KevDroid

Security researchers issued a warning about an Android Trojan named KevDroid that can enter a computer with the computer users' authorization when they download and install an anti-virus software called Naver Defender. The purpose of the KevDroid is to collect information from the infected device. KevDroid is a highly sophisticated and powerful malware that can pursue the device's location every 10 minutes, gain root access to the device, collect call logs, record audio and phone calls, collect files and the Web history and collect the installed applications, emails and text message. The collected data is sent to its Command and Control server, which means to the hands of its controllers and be used to perform countless tasks such as being sold on the Black Market, information leak, logins collection, handle online banking services, and even blackmail.
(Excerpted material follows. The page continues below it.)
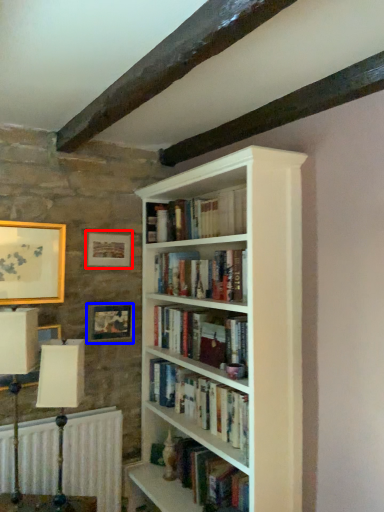
Question: Which of the following is the closest to the observer, picture frame (highlighted by a red box) or picture frame (highlighted by a blue box)?

Choices:
 (A) picture frame
 (B) picture frame

Answer: (B)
Another fact uncovered by security researchers is that the group that may have developed and is using KevDroid to attack devices is called 'Group APT37, a North Korean-based group that is state-sponsored and is specialized in espionage. The APT37 group, also known as Red Eyes, Reaper, ScarCruft and Group 123 is responsible for various malware attacks and seems to be updating and creating new, more powerful threats. KevDSroid has two active versions that perform the same tasks described above. However, one of them abuses an Android vulnerability, which allows KevDroid to gain root access to the infected device. Another way that KevDroid can enter a computer is by using two other applications, PeyongChang Winter Games and Bitcoin Ticker that can be downloaded from Google Play. When the users introduce one of these applications on their devices, they will receive a message claiming that the application needs to be updated. By clicking on the update button, it will be the KevDroid payload that will be installed and stored as AppName.apk. Then the device's user will need to confirm the installation.

Nowadays, no device is 100% safe, due to the threats been updated and adapted to the amazing technology that never stops growing and this is what makes security software and careful Web browsing so crucial to avoid been infected by a threat like KevDroid.